Can logstash's filter do this? or should I change data when log was indexed in elasticsearch?

Kevin Yan
  • 1,236
  • 11
  • 19
  • If I understand you correctly, you don't have a `user_id` field in your logs and you want to add one? Do you have some kind of api from which you can retrieve the `user_id` (e.g. a rest api)? – hurb Aug 11 '15 at 09:51
  • the log lines is something like this `POST /wiki/wiki_list?session_id=032ce12841c7d0378be12f18f8e030f404a91c76&tag_id=1280 HTTP/1.1` In program I retrieve `session_id` from post fields and use this to find the corresponding `user_id` – Kevin Yan Aug 11 '15 at 12:41
  • Okay, and is it possible to do that outside the program? I.e. is there an api which receives the `session_id` and sends back the `user_id`? You will need an interface from which you can gather the `user_id` information. – hurb Aug 11 '15 at 13:11
  • It's now have a common function in my program to get corresponding `user_id` , anyway I can write a separate interface to do this outside the program. – Kevin Yan Aug 11 '15 at 14:57
  • Suppose that you write an api which converts your `session_id` into a `user_id` (e.g. via http post) you could use a logstash filter which calls this api automatically and adds your `user_id` to each event. Let me know if you need help with the filter. But first, you need to set up your converting function to be externally available. – hurb Aug 12 '15 at 09:44
  • Yeah a filter to convert `session_id` into `user_id` is what I really want to express about my confusion.
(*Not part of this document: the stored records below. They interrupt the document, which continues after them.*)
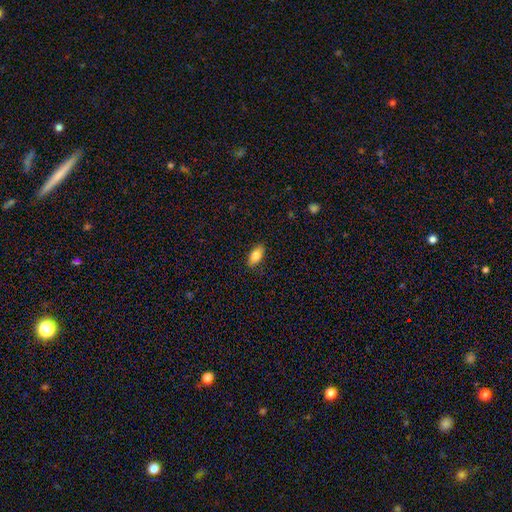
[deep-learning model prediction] This is clearly a smooth galaxy (82%). How rounded: clearly in between (90%). Merging: clearly none (85%).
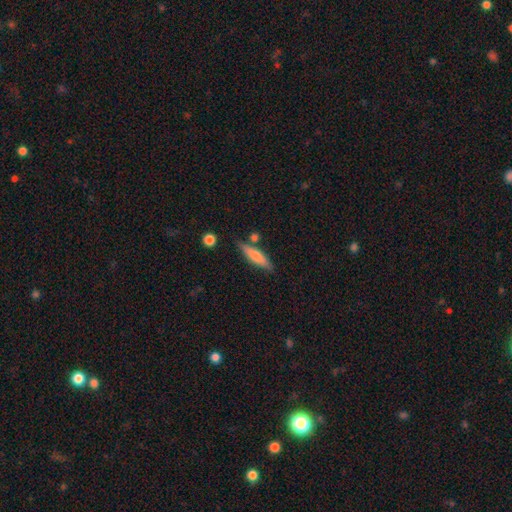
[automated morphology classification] type=smooth (59%); roundness=cigar-shaped (76%); merging=none (76%).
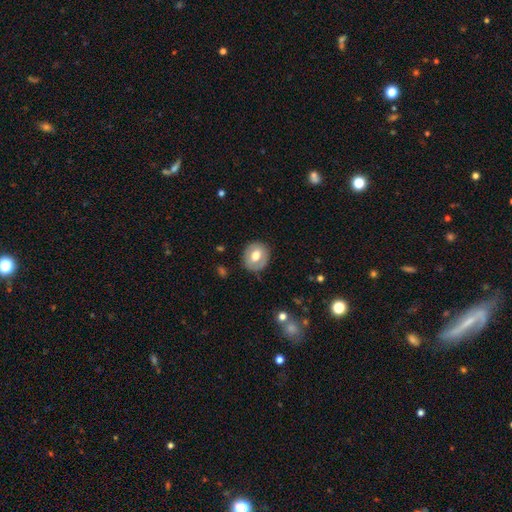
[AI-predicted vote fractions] A smooth galaxy with no disk features (59%) that is round (64%).

Vote fractions:
- Smooth or featured? smooth: 59% / featured or disk: 34% / star or artifact: 7%
- How rounded? round: 64% / in between: 35% / cigar-shaped: 1%
- Merging? none: 82% / minor disturbance: 13% / major disturbance: 4% / merger: 1%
Cause I'm very new on `logstash` so I really need some help to figure out how to use `logstash` filter to convert this. Thanks to mush for your analyses about my question . Could you give some direction? – Kevin Yan Aug 12 '15 at 14:32

1 Answers1

1

Alright, I try to give you an answer assuming that you have some kind of interface from which you can retrieve the user_id. Actually you need to do two things:

  1. Split your log line into separate fields to have a field which contains your session_id
  2. Get the corresponding user_id using some kind of api

Split your log line

You need to split your input into separate fields. This could be done with filters like grok and/or kv. Take a look at some SO questions to find a matching grok pattern or use the grok debugger. Please provide a few log lines if you need help with that.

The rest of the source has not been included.